🤖 AI Summary
Symbolic regression aims to discover accurate, concise, and interpretable mathematical equations from observational data, yet it faces challenges stemming from an exponentially large search space and the inherent trade-off between accuracy and model complexity. This paper proposes DiffuSR, the first framework to introduce continuous-state diffusion language models to symbolic regression: it maps discrete symbols into a continuous latent space via a trainable embedding layer and employs numerical data to guide iterative denoising for equation generation. We design an inference strategy incorporating logit-based priors and introduce a cross-attention mechanism to explicitly model symbol–numerical correlations.

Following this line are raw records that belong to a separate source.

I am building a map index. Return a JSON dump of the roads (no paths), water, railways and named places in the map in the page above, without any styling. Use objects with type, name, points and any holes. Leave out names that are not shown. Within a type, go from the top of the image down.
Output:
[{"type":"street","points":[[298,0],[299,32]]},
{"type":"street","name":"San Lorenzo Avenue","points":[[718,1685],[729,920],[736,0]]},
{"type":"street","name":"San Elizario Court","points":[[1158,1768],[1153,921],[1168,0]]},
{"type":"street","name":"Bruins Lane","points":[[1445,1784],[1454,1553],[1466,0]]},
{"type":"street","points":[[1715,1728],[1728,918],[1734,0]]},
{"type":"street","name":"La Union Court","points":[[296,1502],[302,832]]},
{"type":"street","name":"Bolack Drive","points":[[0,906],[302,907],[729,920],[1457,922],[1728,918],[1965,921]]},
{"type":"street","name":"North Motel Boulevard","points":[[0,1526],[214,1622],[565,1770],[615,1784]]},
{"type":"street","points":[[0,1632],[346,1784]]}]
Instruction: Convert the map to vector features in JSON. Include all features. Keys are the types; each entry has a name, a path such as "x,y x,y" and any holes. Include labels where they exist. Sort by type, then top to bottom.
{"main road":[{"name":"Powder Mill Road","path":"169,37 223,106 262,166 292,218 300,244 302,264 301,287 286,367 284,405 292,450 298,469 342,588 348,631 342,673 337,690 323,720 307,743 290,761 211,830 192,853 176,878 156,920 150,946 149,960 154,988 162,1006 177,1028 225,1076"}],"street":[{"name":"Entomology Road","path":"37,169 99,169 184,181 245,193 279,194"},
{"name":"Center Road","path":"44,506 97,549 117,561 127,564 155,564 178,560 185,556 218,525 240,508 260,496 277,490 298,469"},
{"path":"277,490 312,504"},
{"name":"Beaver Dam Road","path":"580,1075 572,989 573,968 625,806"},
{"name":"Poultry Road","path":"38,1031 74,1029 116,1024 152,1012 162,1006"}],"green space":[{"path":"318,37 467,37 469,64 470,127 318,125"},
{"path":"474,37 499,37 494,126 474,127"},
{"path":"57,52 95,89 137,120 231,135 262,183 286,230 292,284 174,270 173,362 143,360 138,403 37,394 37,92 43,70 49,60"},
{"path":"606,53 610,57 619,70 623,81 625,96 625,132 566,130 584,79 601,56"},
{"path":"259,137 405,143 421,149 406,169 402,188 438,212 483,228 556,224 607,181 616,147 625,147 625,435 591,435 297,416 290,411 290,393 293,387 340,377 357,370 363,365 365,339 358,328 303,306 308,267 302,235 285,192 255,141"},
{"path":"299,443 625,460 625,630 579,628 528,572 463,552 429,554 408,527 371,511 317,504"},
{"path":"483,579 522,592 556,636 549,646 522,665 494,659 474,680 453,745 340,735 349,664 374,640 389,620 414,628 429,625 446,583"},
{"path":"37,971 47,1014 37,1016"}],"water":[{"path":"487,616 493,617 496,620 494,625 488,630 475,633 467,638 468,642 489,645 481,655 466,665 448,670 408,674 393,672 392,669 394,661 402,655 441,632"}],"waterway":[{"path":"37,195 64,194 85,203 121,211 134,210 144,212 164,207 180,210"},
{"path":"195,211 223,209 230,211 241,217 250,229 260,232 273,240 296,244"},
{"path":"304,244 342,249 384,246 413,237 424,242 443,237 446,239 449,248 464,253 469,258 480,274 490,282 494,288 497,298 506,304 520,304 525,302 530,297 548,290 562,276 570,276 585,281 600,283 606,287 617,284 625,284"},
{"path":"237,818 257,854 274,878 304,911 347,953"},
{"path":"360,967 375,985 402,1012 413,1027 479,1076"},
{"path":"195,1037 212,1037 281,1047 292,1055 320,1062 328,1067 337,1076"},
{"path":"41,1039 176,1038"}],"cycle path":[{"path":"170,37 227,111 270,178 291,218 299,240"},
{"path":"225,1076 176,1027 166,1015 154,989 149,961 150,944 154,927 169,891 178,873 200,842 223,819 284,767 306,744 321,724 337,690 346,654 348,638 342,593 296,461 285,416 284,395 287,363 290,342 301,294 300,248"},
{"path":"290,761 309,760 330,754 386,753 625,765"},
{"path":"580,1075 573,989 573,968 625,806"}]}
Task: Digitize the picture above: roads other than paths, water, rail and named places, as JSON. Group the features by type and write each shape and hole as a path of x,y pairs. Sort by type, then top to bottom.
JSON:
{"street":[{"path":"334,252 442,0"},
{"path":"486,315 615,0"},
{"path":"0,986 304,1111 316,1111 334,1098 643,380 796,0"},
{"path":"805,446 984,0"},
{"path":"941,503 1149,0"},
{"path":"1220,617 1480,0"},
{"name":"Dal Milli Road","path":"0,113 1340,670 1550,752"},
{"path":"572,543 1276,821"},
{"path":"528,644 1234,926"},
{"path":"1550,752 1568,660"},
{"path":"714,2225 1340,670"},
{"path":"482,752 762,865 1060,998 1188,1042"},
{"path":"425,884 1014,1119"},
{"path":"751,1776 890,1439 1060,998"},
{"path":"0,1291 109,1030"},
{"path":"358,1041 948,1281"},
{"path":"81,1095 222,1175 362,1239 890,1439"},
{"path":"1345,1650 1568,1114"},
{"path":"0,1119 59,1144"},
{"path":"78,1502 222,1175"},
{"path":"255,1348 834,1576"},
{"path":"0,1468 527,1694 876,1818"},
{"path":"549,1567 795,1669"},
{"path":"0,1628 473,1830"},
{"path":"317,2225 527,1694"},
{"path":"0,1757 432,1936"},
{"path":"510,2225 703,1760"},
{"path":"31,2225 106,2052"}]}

Compared to dominant autoregressive approaches, DiffuSR achieves comparable performance on standard benchmarks while significantly improving the interpretability, semantic plausibility, and structural diversity of generated equations.
📝 Abstract
Discovering valid and meaningful mathematical equations from observed data plays a crucial role in scientific discovery. While this task, symbolic regression, remains challenging due to the vast search space and the trade-off between accuracy and complexity. In this paper, we introduce DiffuSR, a pre-training framework for symbolic regression built upon a continuous-state diffusion language model. DiffuSR employs a trainable embedding layer within the diffusion process to map discrete mathematical symbols into a continuous latent space, modeling equation distributions effectively. Through iterative denoising, DiffuSR converts an initial noisy sequence into a symbolic equation, guided by numerical data injected via a cross-attention mechanism. We also design an effective inference strategy to enhance the accuracy of the diffusion-based equation generator, which injects logit priors into genetic programming. Experimental results on standard symbolic regression benchmarks demonstrate that DiffuSR achieves competitive performance with state-of-the-art autoregressive methods and generates more interpretable and diverse mathematical expressions.